Patanjali foods Q2 result: Net profit fell by 31.6% year over year to Rs. 112.3 crore

During the quarter, total income was Rs 8,524 crore compared to Rs 6,010 crore in Q1 FY22.


In comparison to the same period last year, Patanjali Foods, an FMCG company, reported a 31.6% decline in net profit to Rs 112.2 crore in the second quarter that ended September 30, 2022 (Q2 FY23) (Q2 FY22).

According to the company’s exchange statement, its operating revenue increased 42% to Rs 8,514 crore from Rs 5,995 crore in the same quarter last year.

Total income for the quarter was Rs 8,524 crore, up 41.82% from Rs 6,010 crore in Q2 FY22.

The FMCG company’s EBITDA for the three months ending September 30 was Rs 205.15 crores, with Rs 153.63 crores of Profit Before Tax.

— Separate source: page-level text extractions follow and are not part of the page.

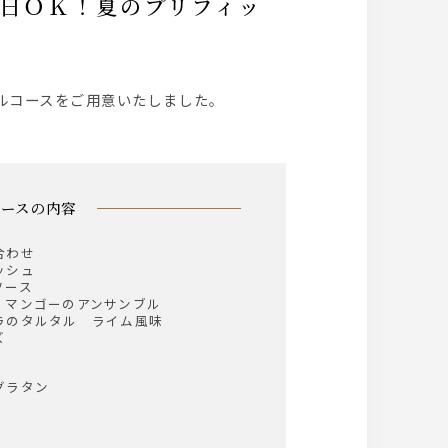
フルコースをご用意いたしました。
コースの内容
合わせ
ッシュ
ソース
、マンゴーのアンサンブル
ラのタルタル ライム風味
ズ
グラタン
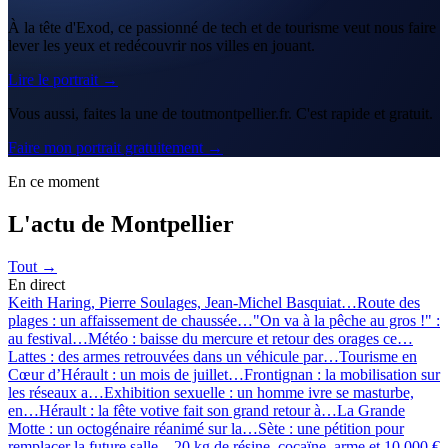
À la tête d'Exod, ce passionné de tech et de tourisme veut nous faire
lever les yeux et redécouvrir nos villes en jouant.
Lire le portrait →
Vous aussi, faites la une de toutmontpellier.fr. C'est rapide et gratuit.
Faire mon portrait gratuitement →
En ce moment
L'actu de Montpellier
Tout →
En direct
Keith Haring, Pierre Soulages, Jean-Michel Basquiat…
Route des
plages : un affaissement de chaussée…
"On va à la pêche au gros !" :
au festival…
Météo : baisse du mercure et retour des orages ce…
Lattes : des armes retrouvées dans un véhicule par…
Tourisme en
Cœur d’Hérault : un mois de juillet…
Frontignan : la mobilisation sur
les réseaux a…
Exhibition sexuelle : un homme ivre se masturbe,
en…
Hérault : la fête votive fait son grand retour à…
La Grande
Motte : un octogénaire réanimé sur la…
Sète : une pétition pour
remplacer la future salle…
20 kg de résine, cocaïne, arme et 10 000 €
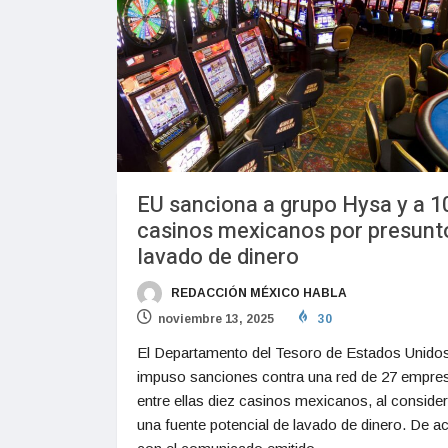
EU sanciona a grupo Hysa y a 1
casinos mexicanos por presunt
lavado de dinero
REDACCIÓN MÉXICO HABLA
noviembre 13, 2025
30
El Departamento del Tesoro de Estados Unido
impuso sanciones contra una red de 27 empre
entre ellas diez casinos mexicanos, al consider
una fuente potencial de lavado de dinero. ​​De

The foods division generated revenue of Rs 2,399.66 crores, or 37.18% of the company’s total branded sales. Branded sales, which include the institutional segment, generated sales of Rs 6,453.45 crores, accounting for 77.02% of the company’s overall product sales during that time.

In terms of profitability, Patanjali Foods reported that the edible oil market faced numerous challenges during the quarter. Edible oil prices fell significantly during the quarter as a result of macro factors affecting the demand-supply dynamic in the industry.

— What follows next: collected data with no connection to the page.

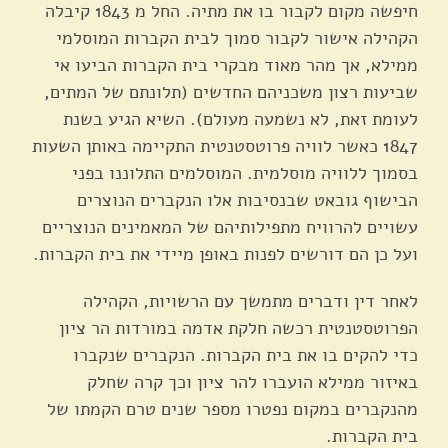
חיפשה מקום לקבור בו את מתיה. החל מ 1843 קיבלה
הקהילה אישור לקבור סמוך לבית הקברות המוסלמי
ממילא, אך מהר מאוד מבקרי בית הקברות הביעו אי
שביעות רצון משכניהם החדשים (תלונתם של המתים,
לעומת זאת, לא נשמעה מעולם). השיא הגיע בשנת
1847 כאשר לוויה פרוטסטנטית התקיימה באותן השעות
בסמוך ללוויה מוסלמית. המוסלמים התלוננו בפני
הבישוף גובאט שבנסיבות אלו הנקברים הנוצרים
עשויים להרוויח מתפילותיהם של המאמינים הנוצריים
ועל כן הם דורשים לפנות באופן מיידי את בית הקברות.
לאחר דין ודברים מתמשך עם הרשויות, הקהילה
הפרוטסטנטית רכשה חלקת אדמה במורדות הר ציון
כדי להקים בו את בית הקברות. הנקברים שנקברו
באיזור ממילא הועברו להר ציון וכך קרה שחלק
מהנקברים במקום נפטרו מספר שנים טרם הקמתו של
בית הקברות.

Commenting on its performance during the quarter, it claimed that despite operating in a difficult consumer environment with a volatile, downward price regime, the company showed a steady performance.

In addition, the company’s statement noted that the overall performance continues to demonstrate an upward trend as a result of the strong execution of its strategy to expand the Food & FMCG business by boosting its penetration through the distribution power of the Edible Oil Business and introduction of a “Food portfolio” from PAL.

In comparison to the same quarter last year, the edible oil and food businesses improved throughout the quarter, rising to 74.66% and 28.18%, respectively.

In its regulatory filing, Patanjali Foods stated that the impact on margins experienced by the edible oil industry during the quarter was mostly attributable to the volatility in the global prices of different edible oils, which plummeted by around USD 400-500 per tonne in these 3 months.

The business has an optimistic view for the future.

“Our focus for the next few quarters is to continue the accelerating growth of the highly profitable food vertical which shall ensure overall growth of the EBIDTA margin of the Company. Patanjali Ayurved Limited (PFL) is confident of maintaining its growth momentum with the complete reflection of the acquired foods business in the coming quarters,” the company’s statement read.

“The Company firmly believes that the food business with a large portfolio of products and robust brands across categories such as Ghee, Chywanprash, Honey, Juices, etc shall continue to grow at a higher pace keeping in mind the growing distribution network and wider availability across the retail shelf,” it added.